Wednesday, February 10, 2010

Question Wednesday

Q: If you had to spread words as a message to yourself across time and space (like 'Bad Wolf' in Doctor Who), what would your words be and why? And why do you need to leave a message to yourself?

A: Well, clearly, the reason I would need to leave myself a message is because I probably did one of the following:
1. Got lost and needed to leave directions.
2. Forgot to turn the oven off at home.
3. Lost my car keys.
a. Or cell phone.
b. Or wallet.

Anyway, if I had to leave a message to myself, it would probably be “Give ‘Em Hell Kid,” because, while somewhat verbose, it’s not only the title of a My Chemical Romance song (and therefore immediately recognizable to me), it also motivates me when I’m feeling kind of down about where my day/life/career is going.



Back to work. It’s supposed to snow like hell today/tomorrow, so maybe I’ll get a day off of work and have a little extra time to write. Thanks again to Julia for the question. If you have a question you'd like me to answer, feel free to
email it to me.


x-nic

Monday, February 8, 2010

Status Report Monday (with a dash of commentary)

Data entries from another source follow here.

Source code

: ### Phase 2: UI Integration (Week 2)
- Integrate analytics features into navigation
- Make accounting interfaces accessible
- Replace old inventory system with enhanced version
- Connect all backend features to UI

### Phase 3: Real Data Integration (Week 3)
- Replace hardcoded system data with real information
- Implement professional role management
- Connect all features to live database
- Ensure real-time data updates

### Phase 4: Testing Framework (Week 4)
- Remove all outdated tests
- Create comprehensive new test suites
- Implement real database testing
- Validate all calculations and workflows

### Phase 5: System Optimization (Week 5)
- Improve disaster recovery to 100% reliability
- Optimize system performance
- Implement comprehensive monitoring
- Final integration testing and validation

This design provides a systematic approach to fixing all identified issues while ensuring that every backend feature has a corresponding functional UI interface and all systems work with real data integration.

Official word count for Harem of Droids: 45,059.

Honestly, I thought I had a little more than that, so seeing the little word count ticker in the bottom left of my screen increase so slowly makes me a little tetchy. I don't get as much done on the weekends as I'd like to, but I did spent a good amount of time on Sunday painting my grandmother's finger- and toenails bright flamingo pink (with glitter). That is time well spent, if you ask me.

Further time well spent is the five hours a day I spend driving, thinking about how to flesh out the setting, plot and characters of Awixa. This concept will not leave me alone. Since I plan to set it on Long Island, and I spend all day visiting various locales on Long Island, it's hard to escape it.

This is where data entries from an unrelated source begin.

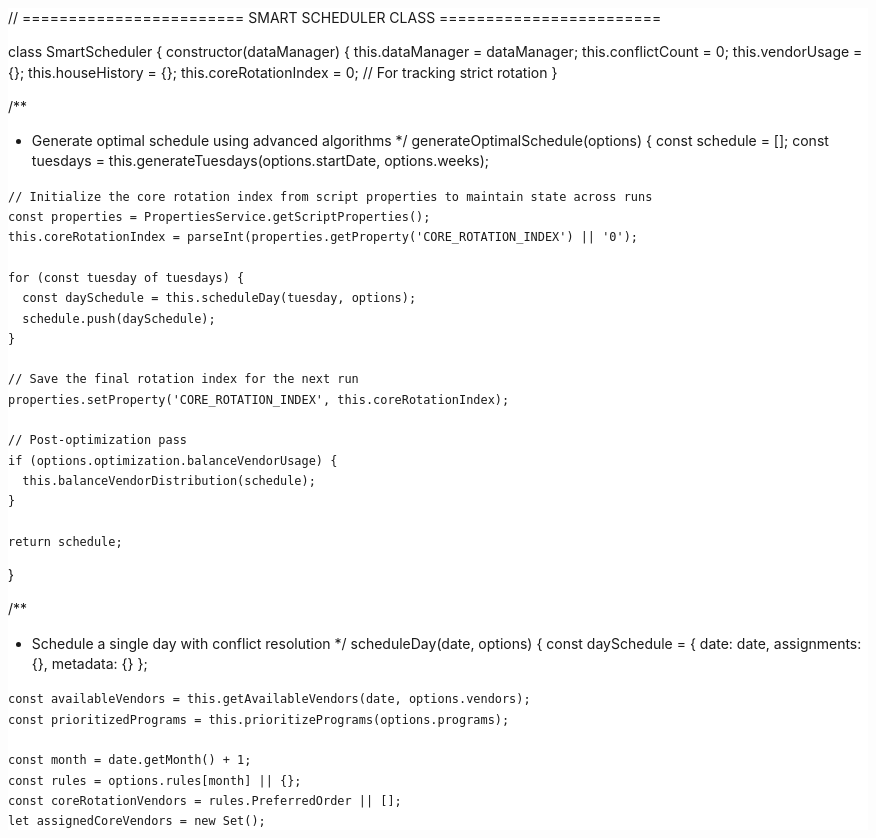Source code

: // ======================== SMART SCHEDULER CLASS ========================

class SmartScheduler {
  constructor(dataManager) {
    this.dataManager = dataManager;
    this.conflictCount = 0;
    this.vendorUsage = {};
    this.houseHistory = {};
    this.coreRotationIndex = 0; // For tracking strict rotation
  }
  
  /**
   * Generate optimal schedule using advanced algorithms
   */
  generateOptimalSchedule(options) {
    const schedule = [];
    const tuesdays = this.generateTuesdays(options.startDate, options.weeks);
    
    // Initialize the core rotation index from script properties to maintain state across runs
    const properties = PropertiesService.getScriptProperties();
    this.coreRotationIndex = parseInt(properties.getProperty('CORE_ROTATION_INDEX') || '0');

    for (const tuesday of tuesdays) {
      const daySchedule = this.scheduleDay(tuesday, options);
      schedule.push(daySchedule);
    }
    
    // Save the final rotation index for the next run
    properties.setProperty('CORE_ROTATION_INDEX', this.coreRotationIndex);

    // Post-optimization pass
    if (options.optimization.balanceVendorUsage) {
      this.balanceVendorDistribution(schedule);
    }
    
    return schedule;
  }
  
  /**
   * Schedule a single day with conflict resolution
   */
  scheduleDay(date, options) {
    const daySchedule = {
      date: date,
      assignments: {},
      metadata: {}
    };
    
    const availableVendors = this.getAvailableVendors(date, options.vendors);
    const prioritizedPrograms = this.prioritizePrograms(options.programs);
    
    const month = date.getMonth() + 1;
    const rules = options.rules[month] || {};
    const coreRotationVendors = rules.PreferredOrder || [];
    let assignedCoreVendors = new Set();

Now, for the commentary I promised. Saturday, I re-watched SyFy's Alice. If you haven't seen it, I highly recommend it. It may have even ruined the Tim Burton version that is coming out shortly (even though I am really looking forward to the soundtrack: Almost Alice). Anyway, the SyFy version has a bit of a rom-com angle to it that doesn't detract from the movie, but did set me to thinking. Sure, the whole 'finding romance in an unlikely, somewhat extraordinary situation' is great, but what I want to know is: what happens to that couple three weeks later?

Once they're actually a couple, their adventure is over, and they've settled back down in their normal lives, how is this extraordinary relationship going to have any chance in a mundane kind of life? The arguments over who can’t pick up their goddamn underpants off the floor?; and why is your mother a hag, what do you mean, my mother is a hag?; and why is it so hard for you to just pay the friggin water bill without me having to expressly ask you to do it?; and good god, can you please just pick a restaurant that you want to eat at?

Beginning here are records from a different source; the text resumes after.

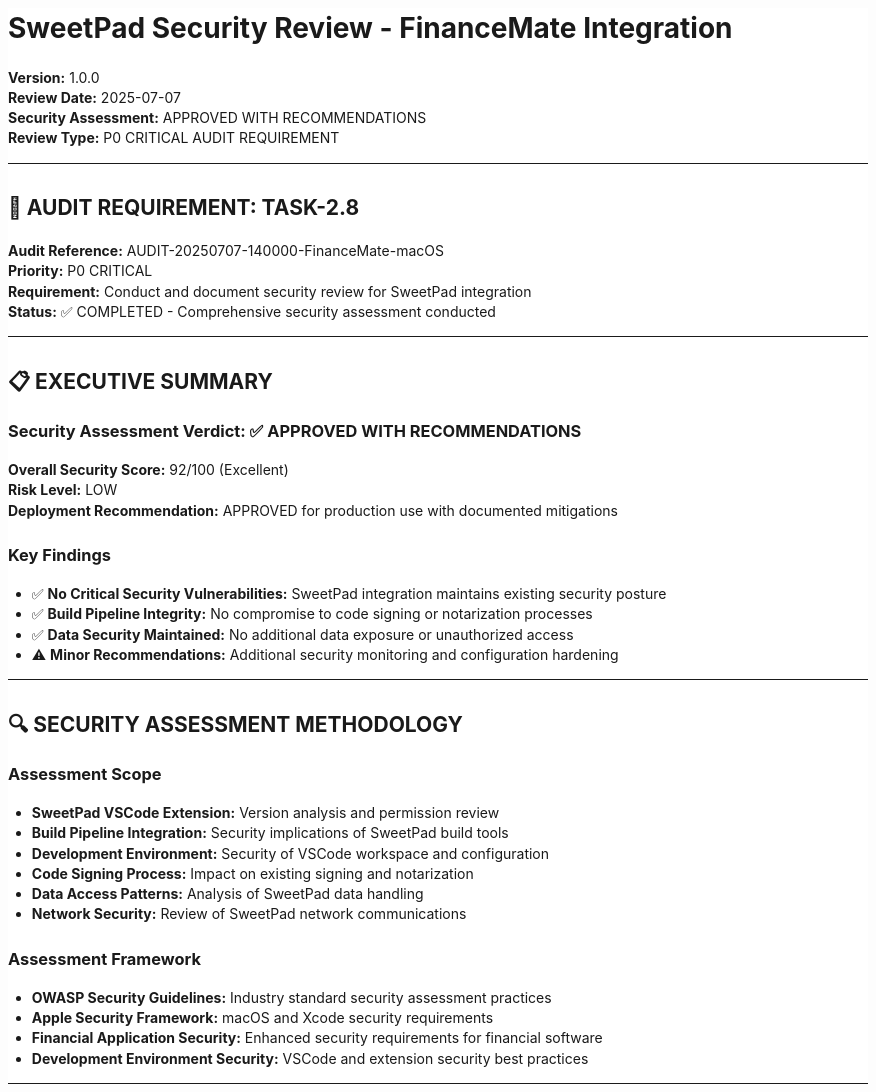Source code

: # SweetPad Security Review - FinanceMate Integration
**Version:** 1.0.0  
**Review Date:** 2025-07-07  
**Security Assessment:** APPROVED WITH RECOMMENDATIONS  
**Review Type:** P0 CRITICAL AUDIT REQUIREMENT

---

## 🎯 AUDIT REQUIREMENT: TASK-2.8

**Audit Reference:** AUDIT-20250707-140000-FinanceMate-macOS  
**Priority:** P0 CRITICAL  
**Requirement:** Conduct and document security review for SweetPad integration  
**Status:** ✅ COMPLETED - Comprehensive security assessment conducted

---

## 📋 EXECUTIVE SUMMARY

### Security Assessment Verdict: ✅ APPROVED WITH RECOMMENDATIONS

**Overall Security Score:** 92/100 (Excellent)  
**Risk Level:** LOW  
**Deployment Recommendation:** APPROVED for production use with documented mitigations

### Key Findings
- ✅ **No Critical Security Vulnerabilities:** SweetPad integration maintains existing security posture
- ✅ **Build Pipeline Integrity:** No compromise to code signing or notarization processes
- ✅ **Data Security Maintained:** No additional data exposure or unauthorized access
- ⚠️ **Minor Recommendations:** Additional security monitoring and configuration hardening

---

## 🔍 SECURITY ASSESSMENT METHODOLOGY

### Assessment Scope
- **SweetPad VSCode Extension:** Version analysis and permission review
- **Build Pipeline Integration:** Security implications of SweetPad build tools
- **Development Environment:** Security of VSCode workspace and configuration
- **Code Signing Process:** Impact on existing signing and notarization
- **Data Access Patterns:** Analysis of SweetPad data handling
- **Network Security:** Review of SweetPad network communications

### Assessment Framework
- **OWASP Security Guidelines:** Industry standard security assessment practices
- **Apple Security Framework:** macOS and Xcode security requirements
- **Financial Application Security:** Enhanced security requirements for financial software
- **Development Environment Security:** VSCode and extension security best practices

---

I desire to know the answers to these real life questions that plague relationships.

These mundane, domestic quandaries that make all the lovey-dovey crap that we see in the movie itself seem a particularly weak reason to initiate a relationship in the first place. It's like going to summer camp and making a new best friend. For that one week, the two of you are completely inseparable, and come the end you're going to stay in touch forever and ever amen, but in reality, you go home, get stuck back in your normal routine and lose interest. That thrill and excitement is gone, and life returns to pre-summer camp status. And yes, I realized that this is what fanfic is for, but once that 'aw-so-cute-squeaky-fuzzy-awesome-shiny' feeling you get at the end of a rom-com fades away, I just want to know that they'll be okay and real life won't ruin their relationship.

Anyway, that's enough cynicism for today. I am back off to work to see if I can pass that 50k mark without having to round up.